Признавать возможность будущего казалось им оскорблением его памяти. Еще осторожнее они обходили в своих разговорах все то, что могло иметь отношение к умершему. Им казалось, что то, что они пережили и перечувствовали, не могло быть выражено словами. Им казалось, что всякое упоминание словами о подробностях его жизни нарушало величие и святыню совершившегося в их глазах таинства.
Беспрестанные воздержания речи, постоянное старательное обхождение всего того, что могло навести на слово о нем: эти остановки с разных сторон на границе того, чего нельзя было говорить, еще чище и яснее выставляли перед их воображением то, что они чувствовали.

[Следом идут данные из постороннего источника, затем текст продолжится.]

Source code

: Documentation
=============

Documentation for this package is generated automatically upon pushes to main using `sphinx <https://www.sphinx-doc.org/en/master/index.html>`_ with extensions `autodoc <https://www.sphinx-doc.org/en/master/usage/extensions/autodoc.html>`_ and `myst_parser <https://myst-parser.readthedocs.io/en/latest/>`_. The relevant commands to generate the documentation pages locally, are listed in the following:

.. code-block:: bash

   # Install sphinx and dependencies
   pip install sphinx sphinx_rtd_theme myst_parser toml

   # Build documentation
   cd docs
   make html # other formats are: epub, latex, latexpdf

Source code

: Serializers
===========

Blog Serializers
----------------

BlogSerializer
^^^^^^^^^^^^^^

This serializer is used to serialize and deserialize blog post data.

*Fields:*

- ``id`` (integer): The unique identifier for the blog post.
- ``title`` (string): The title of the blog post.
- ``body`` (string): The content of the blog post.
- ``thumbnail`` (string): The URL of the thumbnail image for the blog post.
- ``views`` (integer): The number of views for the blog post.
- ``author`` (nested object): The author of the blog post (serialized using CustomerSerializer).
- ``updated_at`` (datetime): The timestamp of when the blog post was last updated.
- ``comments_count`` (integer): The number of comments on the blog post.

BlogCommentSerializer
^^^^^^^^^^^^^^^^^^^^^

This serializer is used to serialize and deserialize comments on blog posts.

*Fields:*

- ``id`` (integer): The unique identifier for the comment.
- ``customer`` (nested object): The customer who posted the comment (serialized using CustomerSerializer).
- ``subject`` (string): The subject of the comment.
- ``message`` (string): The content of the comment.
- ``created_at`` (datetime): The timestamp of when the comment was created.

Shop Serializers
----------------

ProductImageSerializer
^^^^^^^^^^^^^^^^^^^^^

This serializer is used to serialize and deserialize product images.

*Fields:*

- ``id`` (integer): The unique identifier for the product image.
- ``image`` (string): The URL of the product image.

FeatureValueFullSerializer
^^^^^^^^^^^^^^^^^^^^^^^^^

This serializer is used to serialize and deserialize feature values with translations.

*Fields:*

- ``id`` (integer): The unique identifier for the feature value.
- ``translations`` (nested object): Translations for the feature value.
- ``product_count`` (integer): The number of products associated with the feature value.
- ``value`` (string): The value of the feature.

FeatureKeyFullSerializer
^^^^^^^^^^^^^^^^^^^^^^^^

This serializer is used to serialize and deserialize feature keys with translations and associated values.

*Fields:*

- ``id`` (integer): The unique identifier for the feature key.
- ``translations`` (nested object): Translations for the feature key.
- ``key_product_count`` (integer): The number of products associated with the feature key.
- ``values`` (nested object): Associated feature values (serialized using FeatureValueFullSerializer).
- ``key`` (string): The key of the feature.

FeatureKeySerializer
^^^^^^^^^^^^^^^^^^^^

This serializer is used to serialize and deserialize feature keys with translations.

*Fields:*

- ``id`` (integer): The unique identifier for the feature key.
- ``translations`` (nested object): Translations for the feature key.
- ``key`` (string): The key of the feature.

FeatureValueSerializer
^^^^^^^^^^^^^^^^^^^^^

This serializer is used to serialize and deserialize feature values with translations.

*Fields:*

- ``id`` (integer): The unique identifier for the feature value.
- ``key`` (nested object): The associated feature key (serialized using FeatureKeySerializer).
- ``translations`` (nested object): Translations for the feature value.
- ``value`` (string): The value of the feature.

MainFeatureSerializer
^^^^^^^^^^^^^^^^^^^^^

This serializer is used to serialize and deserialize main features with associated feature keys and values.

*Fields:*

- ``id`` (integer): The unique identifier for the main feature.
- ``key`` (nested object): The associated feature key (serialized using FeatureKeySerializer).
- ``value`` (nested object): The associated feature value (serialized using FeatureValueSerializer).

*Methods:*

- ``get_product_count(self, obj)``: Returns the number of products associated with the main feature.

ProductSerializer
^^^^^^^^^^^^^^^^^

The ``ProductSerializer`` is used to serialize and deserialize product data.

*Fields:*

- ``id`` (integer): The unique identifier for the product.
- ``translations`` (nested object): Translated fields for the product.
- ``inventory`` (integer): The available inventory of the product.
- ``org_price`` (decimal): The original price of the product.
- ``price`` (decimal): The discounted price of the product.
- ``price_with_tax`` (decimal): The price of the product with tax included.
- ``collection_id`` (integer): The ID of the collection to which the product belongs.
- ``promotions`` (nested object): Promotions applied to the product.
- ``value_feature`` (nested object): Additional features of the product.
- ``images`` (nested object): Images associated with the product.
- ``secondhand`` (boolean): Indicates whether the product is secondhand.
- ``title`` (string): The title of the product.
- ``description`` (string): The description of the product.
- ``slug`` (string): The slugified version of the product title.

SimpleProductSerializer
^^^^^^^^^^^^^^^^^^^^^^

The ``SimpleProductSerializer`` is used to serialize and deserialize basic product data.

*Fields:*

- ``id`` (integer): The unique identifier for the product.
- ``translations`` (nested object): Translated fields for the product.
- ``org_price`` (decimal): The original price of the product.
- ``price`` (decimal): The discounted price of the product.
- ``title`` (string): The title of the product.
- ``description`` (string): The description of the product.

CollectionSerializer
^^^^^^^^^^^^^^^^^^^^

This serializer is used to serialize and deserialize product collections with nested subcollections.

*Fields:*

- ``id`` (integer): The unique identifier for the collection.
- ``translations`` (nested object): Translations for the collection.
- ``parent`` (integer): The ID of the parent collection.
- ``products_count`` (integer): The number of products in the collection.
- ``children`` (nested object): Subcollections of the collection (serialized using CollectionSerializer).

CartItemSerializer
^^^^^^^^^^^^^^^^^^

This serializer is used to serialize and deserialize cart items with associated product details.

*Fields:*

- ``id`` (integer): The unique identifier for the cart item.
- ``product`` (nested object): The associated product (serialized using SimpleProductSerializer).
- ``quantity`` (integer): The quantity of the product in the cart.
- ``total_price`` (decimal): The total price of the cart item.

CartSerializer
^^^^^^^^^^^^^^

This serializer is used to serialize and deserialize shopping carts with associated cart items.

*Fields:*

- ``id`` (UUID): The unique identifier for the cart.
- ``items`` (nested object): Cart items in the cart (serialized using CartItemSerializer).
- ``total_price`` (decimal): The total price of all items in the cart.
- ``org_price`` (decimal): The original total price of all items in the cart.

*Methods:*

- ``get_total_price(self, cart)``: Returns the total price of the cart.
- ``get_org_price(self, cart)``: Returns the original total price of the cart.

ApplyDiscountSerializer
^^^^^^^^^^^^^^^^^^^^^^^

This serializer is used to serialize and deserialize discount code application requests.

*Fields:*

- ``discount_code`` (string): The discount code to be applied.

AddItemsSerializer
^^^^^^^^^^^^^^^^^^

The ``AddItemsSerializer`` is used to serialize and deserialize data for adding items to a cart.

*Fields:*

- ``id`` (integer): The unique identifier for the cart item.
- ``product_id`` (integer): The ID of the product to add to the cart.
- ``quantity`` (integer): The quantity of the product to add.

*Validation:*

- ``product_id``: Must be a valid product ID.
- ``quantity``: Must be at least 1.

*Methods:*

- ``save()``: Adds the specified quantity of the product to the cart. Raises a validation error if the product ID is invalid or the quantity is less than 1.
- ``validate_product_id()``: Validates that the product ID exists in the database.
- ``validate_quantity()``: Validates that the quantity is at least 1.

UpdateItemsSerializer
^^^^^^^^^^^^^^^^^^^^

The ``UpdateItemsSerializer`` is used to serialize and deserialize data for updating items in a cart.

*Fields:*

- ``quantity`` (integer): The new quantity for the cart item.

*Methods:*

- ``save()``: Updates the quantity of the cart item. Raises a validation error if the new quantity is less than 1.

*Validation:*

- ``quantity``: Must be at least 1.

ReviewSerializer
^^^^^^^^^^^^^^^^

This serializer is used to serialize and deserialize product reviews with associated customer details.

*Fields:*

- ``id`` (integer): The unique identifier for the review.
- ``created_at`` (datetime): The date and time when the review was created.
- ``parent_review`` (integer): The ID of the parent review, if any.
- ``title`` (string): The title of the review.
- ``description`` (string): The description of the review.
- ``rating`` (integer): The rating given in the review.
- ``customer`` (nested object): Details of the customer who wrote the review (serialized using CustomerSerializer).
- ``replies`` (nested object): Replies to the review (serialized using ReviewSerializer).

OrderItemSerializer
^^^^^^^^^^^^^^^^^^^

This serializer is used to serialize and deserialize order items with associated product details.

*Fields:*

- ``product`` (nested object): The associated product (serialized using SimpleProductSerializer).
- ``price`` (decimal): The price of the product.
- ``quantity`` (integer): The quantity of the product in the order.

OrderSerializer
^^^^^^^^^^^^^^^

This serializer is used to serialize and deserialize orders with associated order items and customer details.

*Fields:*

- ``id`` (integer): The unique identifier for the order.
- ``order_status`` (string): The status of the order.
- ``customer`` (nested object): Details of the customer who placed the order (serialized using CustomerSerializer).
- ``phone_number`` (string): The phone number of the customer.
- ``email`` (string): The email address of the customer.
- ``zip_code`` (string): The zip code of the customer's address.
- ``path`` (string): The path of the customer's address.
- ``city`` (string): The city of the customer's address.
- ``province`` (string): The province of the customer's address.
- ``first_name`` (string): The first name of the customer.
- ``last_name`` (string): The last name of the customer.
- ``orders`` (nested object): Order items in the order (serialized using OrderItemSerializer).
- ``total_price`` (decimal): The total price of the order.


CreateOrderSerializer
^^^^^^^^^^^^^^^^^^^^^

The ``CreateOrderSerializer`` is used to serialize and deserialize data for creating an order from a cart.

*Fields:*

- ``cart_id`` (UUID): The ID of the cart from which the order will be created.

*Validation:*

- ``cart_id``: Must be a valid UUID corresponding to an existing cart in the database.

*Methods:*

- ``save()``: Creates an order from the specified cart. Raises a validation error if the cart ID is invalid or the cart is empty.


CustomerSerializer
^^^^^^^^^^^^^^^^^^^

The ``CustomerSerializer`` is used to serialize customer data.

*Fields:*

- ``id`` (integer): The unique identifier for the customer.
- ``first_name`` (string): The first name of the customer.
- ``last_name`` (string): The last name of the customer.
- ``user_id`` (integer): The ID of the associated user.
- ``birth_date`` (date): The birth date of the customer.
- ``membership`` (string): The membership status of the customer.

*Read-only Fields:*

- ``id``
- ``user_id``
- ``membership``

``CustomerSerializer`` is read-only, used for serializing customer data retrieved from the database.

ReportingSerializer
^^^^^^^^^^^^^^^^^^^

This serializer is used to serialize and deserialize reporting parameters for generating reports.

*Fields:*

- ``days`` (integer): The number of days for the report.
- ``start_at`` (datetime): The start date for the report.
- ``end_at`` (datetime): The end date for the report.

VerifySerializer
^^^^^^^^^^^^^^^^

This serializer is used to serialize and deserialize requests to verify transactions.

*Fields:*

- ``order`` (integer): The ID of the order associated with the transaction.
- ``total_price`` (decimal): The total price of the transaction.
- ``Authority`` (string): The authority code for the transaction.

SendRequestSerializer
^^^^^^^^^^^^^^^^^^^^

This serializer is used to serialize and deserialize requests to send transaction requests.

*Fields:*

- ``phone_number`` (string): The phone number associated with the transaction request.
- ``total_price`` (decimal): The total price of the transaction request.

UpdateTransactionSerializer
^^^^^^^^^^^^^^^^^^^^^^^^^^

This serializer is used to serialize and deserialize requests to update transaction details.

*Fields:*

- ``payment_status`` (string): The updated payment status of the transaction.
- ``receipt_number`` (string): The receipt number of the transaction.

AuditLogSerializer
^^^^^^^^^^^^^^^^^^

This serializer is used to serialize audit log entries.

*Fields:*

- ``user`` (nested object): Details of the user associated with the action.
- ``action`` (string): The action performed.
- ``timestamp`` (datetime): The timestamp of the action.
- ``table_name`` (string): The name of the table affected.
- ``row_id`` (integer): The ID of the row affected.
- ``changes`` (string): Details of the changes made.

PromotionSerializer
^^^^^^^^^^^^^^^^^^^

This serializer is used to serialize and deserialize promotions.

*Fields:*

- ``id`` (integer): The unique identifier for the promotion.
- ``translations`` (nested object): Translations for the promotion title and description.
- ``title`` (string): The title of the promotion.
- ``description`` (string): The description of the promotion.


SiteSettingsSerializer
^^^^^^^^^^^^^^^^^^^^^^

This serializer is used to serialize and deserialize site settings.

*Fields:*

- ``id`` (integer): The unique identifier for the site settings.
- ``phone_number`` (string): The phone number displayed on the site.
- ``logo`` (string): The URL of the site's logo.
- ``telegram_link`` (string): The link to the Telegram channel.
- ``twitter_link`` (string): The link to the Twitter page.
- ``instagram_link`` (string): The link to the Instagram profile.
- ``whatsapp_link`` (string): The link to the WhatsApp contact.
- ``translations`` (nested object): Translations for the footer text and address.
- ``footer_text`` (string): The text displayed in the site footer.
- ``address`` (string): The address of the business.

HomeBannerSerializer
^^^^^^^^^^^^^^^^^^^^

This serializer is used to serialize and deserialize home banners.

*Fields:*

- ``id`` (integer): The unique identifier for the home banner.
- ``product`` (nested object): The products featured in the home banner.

Но чистая, полная печаль так же невозможна, как чистая и полная радость. Княжна Марья, по своему положению одной независимой хозяйки своей судьбы, опекунши и воспитательницы племянника, первая была вызвана жизнью из того мира печали, в котором она жила первые две недели. Она получила письма от родных, на которые надо было отвечать; комната, в которую поместили Николеньку, была сыра, и он стал кашлять. Алпатыч приехал в Ярославль с отчетами о делах и с предложениями и советами переехать в Москву в Вздвиженский дом, который остался цел и требовал только небольших починок. Жизнь не останавливалась, и надо было жить. Как ни тяжело было княжне Марье выйти из того мира уединенного созерцания, в котором она жила до сих пор, как ни жалко и как будто совестно было покинуть Наташу одну, – заботы жизни требовали ее участия, и она невольно отдалась им. Она поверяла счеты с Алпатычем, советовалась с Десалем о племяннике и делала распоряжения и приготовления для своего переезда в Москву.

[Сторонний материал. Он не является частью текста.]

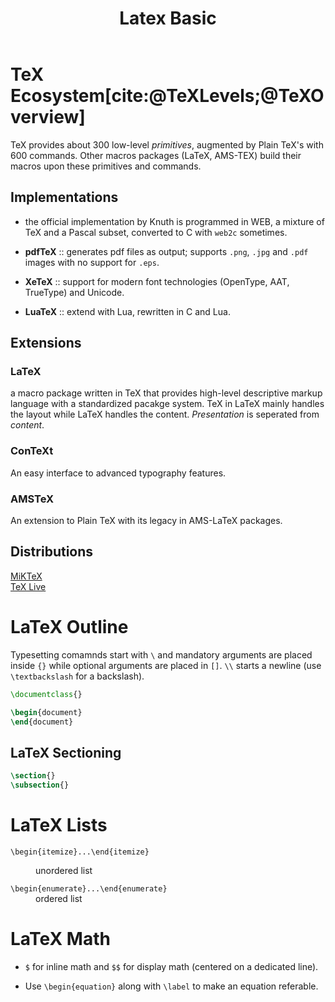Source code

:#+title: Latex Basic
#+bibliography: latex.bib

* TeX Ecosystem[cite:@TeXLevels;@TeXOverview]
:PROPERTIES:
:ID:       8656b469-9d27-4966-88dd-9fdc8f2ed662
:END:

TeX provides about 300 low-level /primitives/, augmented by Plain TeX's with 600
commands. Other macros packages (LaTeX, AMS-TEX) build their macros upon these
primitives and commands.

** Implementations

- the official implementation by Knuth is programmed in WEB, a mixture of TeX
  and a Pascal subset, converted to C with =web2c= sometimes.

- *pdfTeX* :: generates pdf files as output; supports =.png=, =.jpg= and =.pdf= images
  with no support for =.eps=.

- *XeTeX* :: support for modern font technologies (OpenType, AAT, TrueType) and Unicode.

- *LuaTeX* :: extend with Lua, rewritten in C and Lua.

** Extensions

*** LaTeX

a macro package written in TeX that provides high-level descriptive markup
language with a standardized pacakge system. TeX in LaTeX mainly handles the layout while LaTeX handles the
content. /Presentation/ is seperated from /content/.

*** ConTeXt

An easy interface to advanced typography features.

*** AMSTeX

An extension to Plain TeX with its legacy in AMS-LaTeX packages.

** Distributions

- [[https://miktex.org/][MiKTeX]] ::

- [[https://tug.org/texlive/][TeX Live]] ::

* LaTeX Outline
:PROPERTIES:
:ID:       23aecf54-2fa4-4de5-b380-3bfdc13e0ce3
:END:

Typesetting comamnds start with =\= and mandatory arguments are placed inside
={}= while optional arguments are placed in =[]=. =\\=
starts a newline (use =\textbackslash= for a backslash).

#+begin_src tex
\documentclass{}

\begin{document}
\end{document}
#+end_src

** LaTeX Sectioning
:PROPERTIES:
:ID:       24374627-53f2-4630-879f-1722cfa299b2
:END:

#+begin_src tex
\section{}
\subsection{}
#+end_src

* LaTeX Lists

- =\begin{itemize}...\end{itemize}= :: unordered list

- =\begin{enumerate}...\end{enumerate}= :: ordered list

* LaTeX Math
:PROPERTIES:
:ID:       c888c29d-4453-413f-aa80-4ed92dba139e
:END:

- =$= for inline math and =$$= for display math (centered on a dedicated line).

- Use =\begin{equation}= along with =\label= to make an equation referable.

Наташа оставалась одна и с тех пор, как княжна Марья стала заниматься приготовлениями к отъезду, избегала и ее.
Княжна Марья предложила графине отпустить с собой Наташу в Москву, и мать и отец радостно согласились на это предложение, с каждым днем замечая упадок физических сил дочери и полагая для нее полезным и перемену места, и помощь московских врачей.
– Я никуда не поеду, – отвечала Наташа, когда ей сделали это предложение, – только, пожалуйста, оставьте меня, – сказала она и выбежала из комнаты, с трудом удерживая слезы не столько горя, сколько досады и озлобления.
После того как она почувствовала себя покинутой княжной Марьей и одинокой в своем горе, Наташа большую часть времени, одна в своей комнате, сидела с ногами в углу дивана, и, что нибудь разрывая или переминая своими тонкими, напряженными пальцами, упорным, неподвижным взглядом смотрела на то, на чем останавливались глаза. Уединение это изнуряло, мучило ее; но оно было для нее необходимо. Как только кто нибудь входил к ней, она быстро вставала, изменяла положение и выражение взгляда и бралась за книгу или шитье, очевидно с нетерпением ожидая ухода того, кто помешал ей.